Na Apac de Betim, os visitantes conheceram os espaços para laborterapia, costura e marcenaria, padaria, salas de aula e biblioteca, assim como a galeria para exposição de artesanatos, a enfermaria e a barbearia. No local, atualmente, existem 167 recuperandos, sendo 93 em regime fechado, 45 no semiaberto em trabalho intramuros e 29 no semiaberto em trabalho externo.

Bom trabalho – Segundo o supervisor do GMF/TJMG, desembargador José Luiz Faleiros, as visitas permitem que outros tribunais do País conheçam o bom trabalho realizado pelo segmento Apac em Minas Gerais. “Estamos felizes com a comitiva do Mato Grosso, que veio buscar nosso know-how para implantação de Apacs. A partir de agora, o Estado sabe como funciona a unidade física e também de como funciona a parte administrativa para implantação, conforme resoluções do Tribunal de Justiça de Minas Gerais e do CNJ, além da legislação aprovada pela Assembleia Legislativa de Minas Gerais (ALMG) e os termos celebrados com a Secretaria de Estado de Justiça e Segurança Pública (Sejusp), com a Defensoria Pública de Minas Gerais (DPMG) e com o Ministério Público de Minas Gerais (MPMG)”, disse.
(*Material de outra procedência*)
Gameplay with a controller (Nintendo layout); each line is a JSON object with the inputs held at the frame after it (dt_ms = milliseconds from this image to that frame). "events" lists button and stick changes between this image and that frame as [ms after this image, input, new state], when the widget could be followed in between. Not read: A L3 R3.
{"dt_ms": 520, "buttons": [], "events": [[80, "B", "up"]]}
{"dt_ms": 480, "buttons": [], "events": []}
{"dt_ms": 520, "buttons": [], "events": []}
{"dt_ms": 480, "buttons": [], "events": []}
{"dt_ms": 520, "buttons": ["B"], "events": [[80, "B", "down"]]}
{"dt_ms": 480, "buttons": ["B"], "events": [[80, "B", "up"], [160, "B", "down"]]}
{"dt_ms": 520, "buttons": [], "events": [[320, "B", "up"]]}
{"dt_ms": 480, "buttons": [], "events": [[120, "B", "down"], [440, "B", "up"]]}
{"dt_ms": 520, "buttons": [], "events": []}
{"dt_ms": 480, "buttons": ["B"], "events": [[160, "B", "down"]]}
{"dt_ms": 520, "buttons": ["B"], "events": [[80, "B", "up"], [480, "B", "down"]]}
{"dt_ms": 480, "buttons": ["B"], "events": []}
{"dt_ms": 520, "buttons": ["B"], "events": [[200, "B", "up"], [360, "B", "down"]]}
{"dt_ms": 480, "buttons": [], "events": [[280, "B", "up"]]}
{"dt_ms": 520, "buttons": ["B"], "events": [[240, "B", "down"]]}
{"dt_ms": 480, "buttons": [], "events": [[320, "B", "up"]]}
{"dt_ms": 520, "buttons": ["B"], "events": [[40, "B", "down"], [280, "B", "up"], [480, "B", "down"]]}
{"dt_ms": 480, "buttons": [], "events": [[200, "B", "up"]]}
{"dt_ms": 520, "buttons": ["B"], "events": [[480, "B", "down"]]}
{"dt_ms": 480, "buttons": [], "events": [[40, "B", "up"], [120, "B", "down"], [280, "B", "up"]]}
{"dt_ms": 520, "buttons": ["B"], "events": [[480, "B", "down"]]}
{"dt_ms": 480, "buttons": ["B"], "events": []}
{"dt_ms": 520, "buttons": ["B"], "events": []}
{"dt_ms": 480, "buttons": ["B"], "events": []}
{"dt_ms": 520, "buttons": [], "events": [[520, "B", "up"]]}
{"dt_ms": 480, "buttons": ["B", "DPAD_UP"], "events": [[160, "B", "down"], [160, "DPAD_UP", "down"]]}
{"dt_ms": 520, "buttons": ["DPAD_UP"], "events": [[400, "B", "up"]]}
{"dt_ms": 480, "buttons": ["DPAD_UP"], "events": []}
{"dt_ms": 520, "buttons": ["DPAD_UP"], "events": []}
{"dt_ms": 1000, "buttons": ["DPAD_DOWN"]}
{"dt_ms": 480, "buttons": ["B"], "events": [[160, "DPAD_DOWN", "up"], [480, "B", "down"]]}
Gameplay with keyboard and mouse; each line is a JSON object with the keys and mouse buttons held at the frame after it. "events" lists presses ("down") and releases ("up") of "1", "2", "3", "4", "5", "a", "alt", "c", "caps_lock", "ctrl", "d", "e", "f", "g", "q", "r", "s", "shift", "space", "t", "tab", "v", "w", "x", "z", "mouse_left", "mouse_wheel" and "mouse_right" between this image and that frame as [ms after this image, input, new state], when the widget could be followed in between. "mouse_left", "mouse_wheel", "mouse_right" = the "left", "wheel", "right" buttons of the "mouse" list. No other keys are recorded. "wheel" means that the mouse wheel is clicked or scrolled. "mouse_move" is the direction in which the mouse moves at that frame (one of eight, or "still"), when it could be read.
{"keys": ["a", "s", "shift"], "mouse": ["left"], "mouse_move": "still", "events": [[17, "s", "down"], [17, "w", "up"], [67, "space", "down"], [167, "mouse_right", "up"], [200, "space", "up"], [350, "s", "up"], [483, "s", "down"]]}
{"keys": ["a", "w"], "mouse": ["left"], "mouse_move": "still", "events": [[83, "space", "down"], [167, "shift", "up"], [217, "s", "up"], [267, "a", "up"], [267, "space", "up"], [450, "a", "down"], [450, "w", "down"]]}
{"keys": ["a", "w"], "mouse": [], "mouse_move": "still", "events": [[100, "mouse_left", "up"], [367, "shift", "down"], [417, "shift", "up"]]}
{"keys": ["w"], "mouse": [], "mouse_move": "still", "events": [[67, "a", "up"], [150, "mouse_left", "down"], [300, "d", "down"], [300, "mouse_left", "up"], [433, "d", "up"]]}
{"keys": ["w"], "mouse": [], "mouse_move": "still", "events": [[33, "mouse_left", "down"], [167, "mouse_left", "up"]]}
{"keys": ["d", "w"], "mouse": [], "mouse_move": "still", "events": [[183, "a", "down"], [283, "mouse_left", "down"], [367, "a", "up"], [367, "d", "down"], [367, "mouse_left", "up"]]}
O coordenador-geral do segmento Apac, desembargador Antônio Carlos Cruvinel, ressaltou o fato de nosso Estado ser pioneiro na metodologia que favorece a recuperação de recuperandas e recuperandos. “Eles vieram buscar experiências que Minas conquistou ao longo do tempo, para implantar o sistema no Mato Grosso”, afirmou.

Apacs – Alternativa ao sistema prisional comum, as Associações de Proteção e Assistência aos Condenados (Apacs), entidades civis de Direito Privado com personalidade jurídica própria, são apoiadas pelo TJMG desde 2001 e contam com um trabalho baseado na valorização humana, oferecendo condições de recuperação às condenadas e aos condenados. A metodologia Apac se consolidou como importante ferramenta para humanizar o sistema de execução penal, contribuindo para a construção da paz social.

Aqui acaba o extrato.